* YOUR GOAL
Rewrite the material below, changing every "Elettrico" to "Electric" and leaving everything else as it is. Leave the pictures out.

......

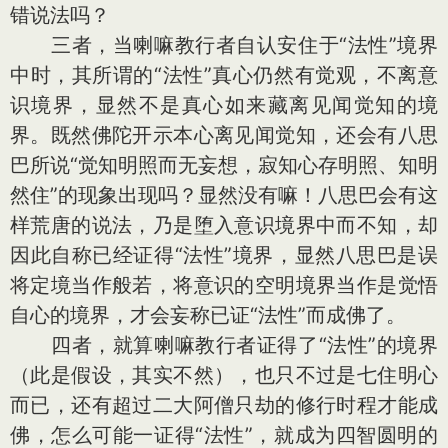
错说法吗？
三者，当喇嘛教行者自认安住于“法性”境界
中时，其所谓的“法性”真心仍然有觉观，不离意
识境界，显然不是真心如来藏离见闻觉知的境
界。既然佛陀开示本心离见闻觉知，还会有八思
巴所说“觉知明照而无妄想，寂知心存明照、知明
然住”的现象出现吗？显然没有嘛！八思巴会有这
样荒唐的说法，乃是堕入意识境界中而不知，却
因此自称已经证得“法性”境界，显然八思巴是误
将定境当作般若，将意识的空明境界当作是觉悟
自心的境界，才会妄称已证“法性”而成佛了。
四者，就算喇嘛教行者证得了“法性”的境界
（此是假设，其实不然），也只不过是七住明心
而已，还有超过二大阿僧只劫的修行时程才能成
佛，怎么可能一证得“法性”，就成为四智圆明的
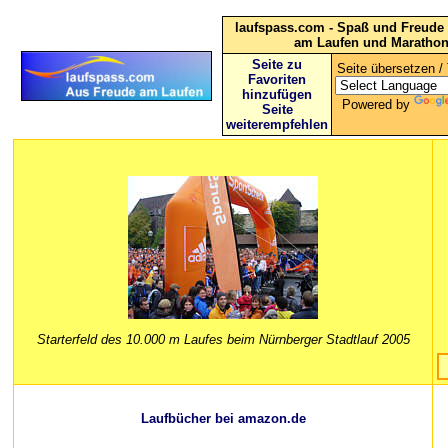
laufspass.com - Spaß und Freude 
am Laufen und Maratho
Seite zu
Seite übersetzen / 
Favoriten
hinzufügen
Powered by
Seite
weiterempfehlen
Starterfeld des 10.000 m Laufes beim Nürnberger Stadtlauf 2005
Laufbücher bei amazon.de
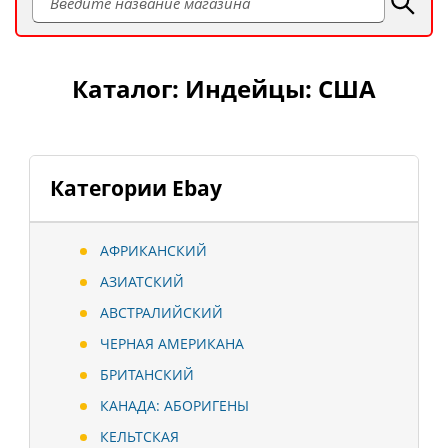
Каталог: Индейцы: США
Категории Ebay
АФРИКАНСКИЙ
АЗИАТСКИЙ
АВСТРАЛИЙСКИЙ
ЧЕРНАЯ АМЕРИКАНА
БРИТАНСКИЙ
КАНАДА: АБОРИГЕНЫ
КЕЛЬТСКАЯ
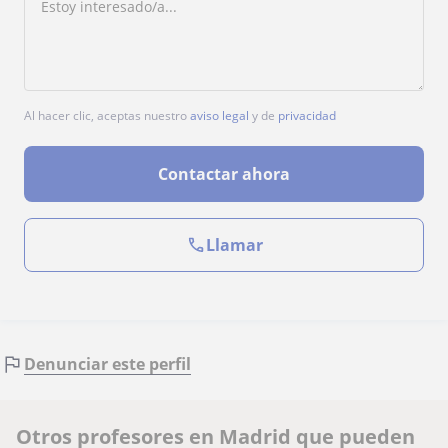
Al hacer clic, aceptas nuestro
aviso legal
y de
privacidad
Contactar ahora
Llamar
Denunciar este perfil
Otros profesores en Madrid que pueden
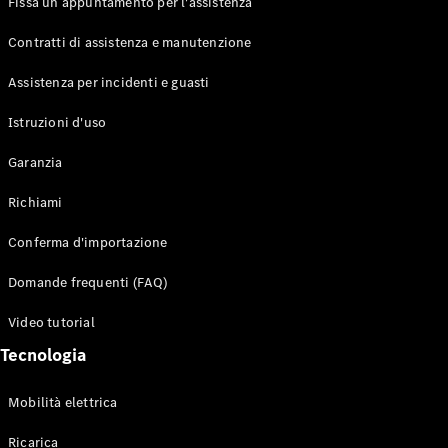
Fissa un appuntamento per l'assistenza
Contratti di assistenza e manutenzione
Assistenza per incidenti e guasti
Toute i SUV
EQE
Istruzioni d'uso
Elettrico
SUV
Garanzia
EQS
Elettrico
SUV
Richiami
Mercedes-
Maybach
Elettrico
Conferma d'importazione
EQS SUV
GLA
Domande frequenti (FAQ)
GLA
Nuovo
GLA
Nuovo
Elettrico
Video tutorial
GLB
Elettrico
GLB
Tecnologia
GLC
Elettrico
GLC
Mobilità elettrica
GLC Coupé
GLE
Ricarica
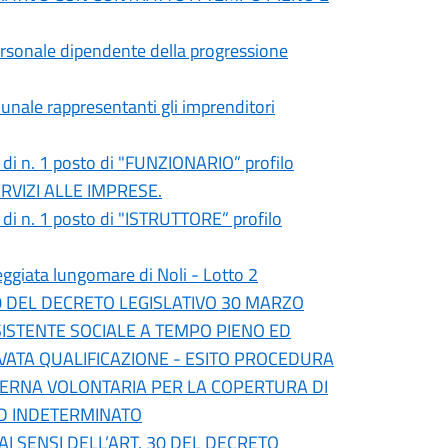
 personale dipendente della progressione
munale rappresentanti gli imprenditori
a di n. 1 posto di "FUNZIONARIO” profilo
ERVIZI ALLE IMPRESE.
a di n. 1 posto di "ISTRUTTORE” profilo
ata lungomare di Noli - Lotto 2
30 DEL DECRETO LEGISLATIVO 30 MARZO
SSISTENTE SOCIALE A TEMPO PIENO ED
VATA QUALIFICAZIONE - ESITO PROCEDURA
STERNA VOLONTARIA PER LA COPERTURA DI
ED INDETERMINATO
I SENSI DELL’ART. 30 DEL DECRETO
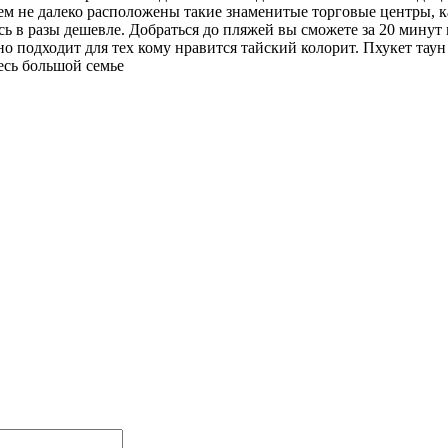
м не далеко расположены такие знаменитые торговые центры, как C
сь в разы дешевле. Добраться до пляжей вы сможете за 20 минут
но подходит для тех кому нравится тайский колорит. Пхукет тау
есь большой семье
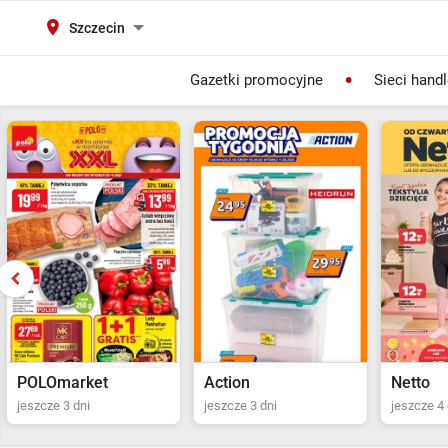
Szczecin
Gazetki promocyjne
Sieci hand
Action
Netto
POLOma
jeszcze 3 dni
jeszcze 4 dni
Ostatni dz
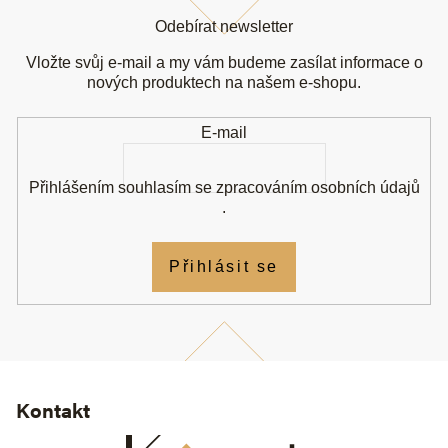
á
Odebírat newsletter
p
a
Vložte svůj e-mail a my vám budeme zasílat informace o
t
nových produktech na našem e-shopu.
í
E-mail
Přihlášením souhlasím se
zpracováním osobních údajů
.
Přihlásit se
Kontakt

......

* REPLY
错说法吗？
三者，当喇嘛教行者自认安住于“法性”境界
中时，其所谓的“法性”真心仍然有觉观，不离意
识境界，显然不是真心如来藏离见闻觉知的境
界。既然佛陀开示本心离见闻觉知，还会有八思
巴所说“觉知明照而无妄想，寂知心存明照、知明
然住”的现象出现吗？显然没有嘛！八思巴会有这
样荒唐的说法，乃是堕入意识境界中而不知，却
因此自称已经证得“法性”境界，显然八思巴是误
将定境当作般若，将意识的空明境界当作是觉悟
自心的境界，才会妄称已证“法性”而成佛了。
四者，就算喇嘛教行者证得了“法性”的境界
（此是假设，其实不然），也只不过是七住明心
而已，还有超过二大阿僧只劫的修行时程才能成
佛，怎么可能一证得“法性”，就成为四智圆明的
laufspass.com - Spaß und Freude 
am Laufen und Maratho
Seite zu
Seite übersetzen / 
Favoriten
hinzufügen
Powered by
Seite
weiterempfehlen
Starterfeld des 10.000 m Laufes beim Nürnberger Stadtlauf 2005
Laufbücher bei amazon.de
Каталог: Индейцы: США
Категории Ebay
АФРИКАНСКИЙ
АЗИАТСКИЙ
АВСТРАЛИЙСКИЙ
ЧЕРНАЯ АМЕРИКАНА
БРИТАНСКИЙ
КАНАДА: АБОРИГЕНЫ
КЕЛЬТСКАЯ
Al hacer clic, aceptas nuestro
aviso legal
y de
privacidad
Contactar ahora
Llamar
Denunciar este perfil
Otros profesores en Madrid que pueden
Fissa un appuntamento per l'assistenza
Contratti di assistenza e manutenzione
Assistenza per incidenti e guasti
Toute i SUV
EQE
Istruzioni d'uso
Electric
SUV
Garanzia
EQS
Electric
SUV
Richiami
Mercedes-
Maybach
Electric
Conferma d'importazione
EQS SUV
GLA
Domande frequenti (FAQ)
GLA
Nuovo
GLA
Nuovo
Electric
Video tutorial
GLB
Electric
GLB
Tecnologia
GLC
Electric
GLC
Mobilità elettrica
GLC Coupé
GLE
Ricarica
 personale dipendente della progressione
munale rappresentanti gli imprenditori
a di n. 1 posto di "FUNZIONARIO” profilo
ERVIZI ALLE IMPRESE.
a di n. 1 posto di "ISTRUTTORE” profilo
ata lungomare di Noli - Lotto 2
30 DEL DECRETO LEGISLATIVO 30 MARZO
SSISTENTE SOCIALE A TEMPO PIENO ED
VATA QUALIFICAZIONE - ESITO PROCEDURA
STERNA VOLONTARIA PER LA COPERTURA DI
ED INDETERMINATO
I SENSI DELL’ART. 30 DEL DECRETO
м не далеко расположены такие знаменитые торговые центры, как C
сь в разы дешевле. Добраться до пляжей вы сможете за 20 минут
но подходит для тех кому нравится тайский колорит. Пхукет тау
есь большой семье
Szczecin
Gazetki promocyjne
Sieci hand
Action
Netto
POLOma
jeszcze 3 dni
jeszcze 4 dni
Ostatni dz
á
Odebírat newsletter
p
a
Vložte svůj e-mail a my vám budeme zasílat informace o
t
nových produktech na našem e-shopu.
í
E-mail
Přihlášením souhlasím se
zpracováním osobních údajů
.
Přihlásit se
Kontakt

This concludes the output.